In chapter three of Between Saying and Doing, Brandom brings up the idea of a nonalgorithmic practical elaboration of abilities which he calls practical
PP-sufficiency by training. I find this idea exciting, yet somewhat mysterious. It
seems clear that something like this does and must occur to explain many aspects of
language use. I was hoping you could say a little bit more about how the training
process can lead to an extension or application of abilities, how something like
this would work. You seem to have in mind an ability which cannot be learned by
following an antecedently specifiable set of rules but which must be shown through
example where the example can be seen as a sort of embodiment of a rule. There seems
to be an exciting parallel to the distinction you draw out in Making it Explicit
between what is implicitly done in practice and what can be explicitly stated in
language (how what is in fact done can in a sense be codified into a rule where no
antecedent rule could be provided).
Laura Davis
On page 80 in chapter three, you say:
"One need not be omniscient about the significance of a bit of vocabulary
in order to deploy it meaningfully. But if one has /no/ idea what
practical consequences for other commitments a claim using it would have,
then one associates no meaning with it at all."
and later bring up your concerns of a pedagogical nature, namely regarding
preferential treatment to one-way of "step-by-step" training that seems to
naturally favor some candidates than others by predisposition.

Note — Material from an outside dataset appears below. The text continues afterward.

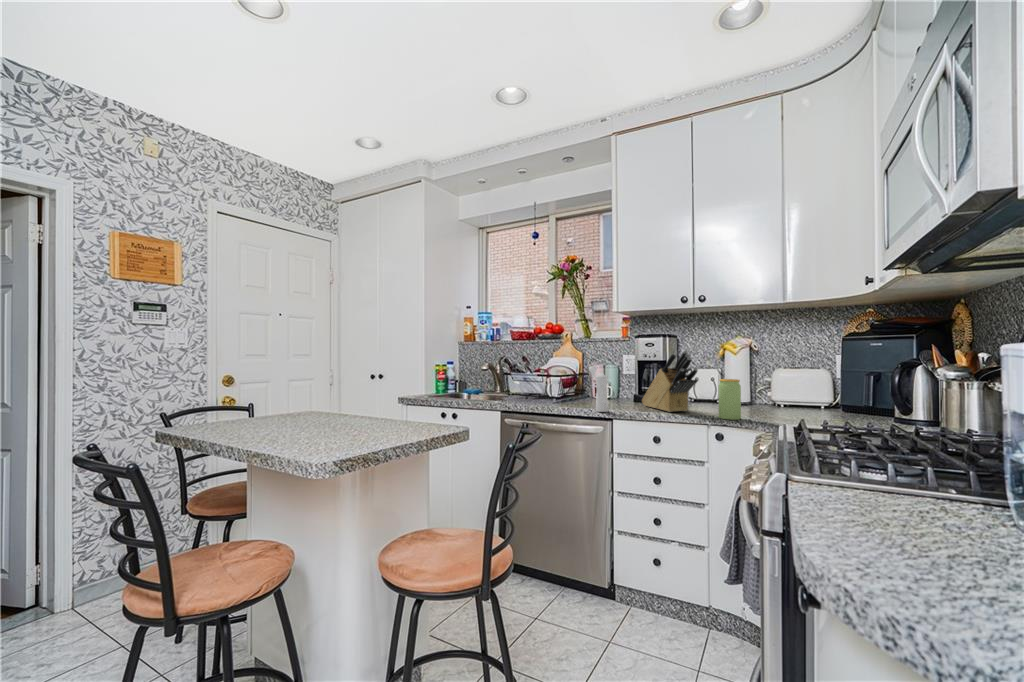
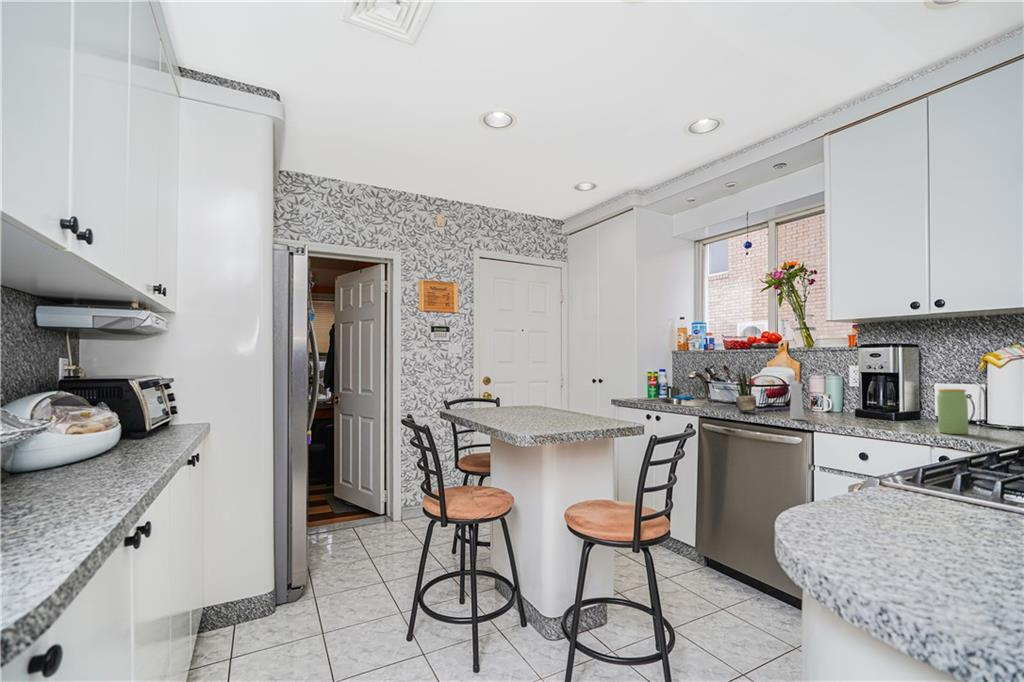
knife block: present [642,351,698,412] -> none [857,358,913,425]
potted plant: none [540,360,559,405] -> present [736,368,756,412]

Together these make me ask is if a word's meaning to you has simply become
a sort of compass in a network of relations, how to engage with the idea
of what makes 'proper' doxastic updating.
And so, on what basis are we now to evaluate the meanings between
different individuals' words? If A's meaning of the same word as B's
belongs to a more expansive set of commitments and entitlements, but in
practice, both individuals 'get the same out of it' -- i.e. for one, do
not mistakenly use their set of commitments and entitlements, and two, use
it for the same practical function -- is one group of inferences to be
preferred to the other? One question to ask then is "Is bigger always
better"? But rather than that -- what is there to be preferred?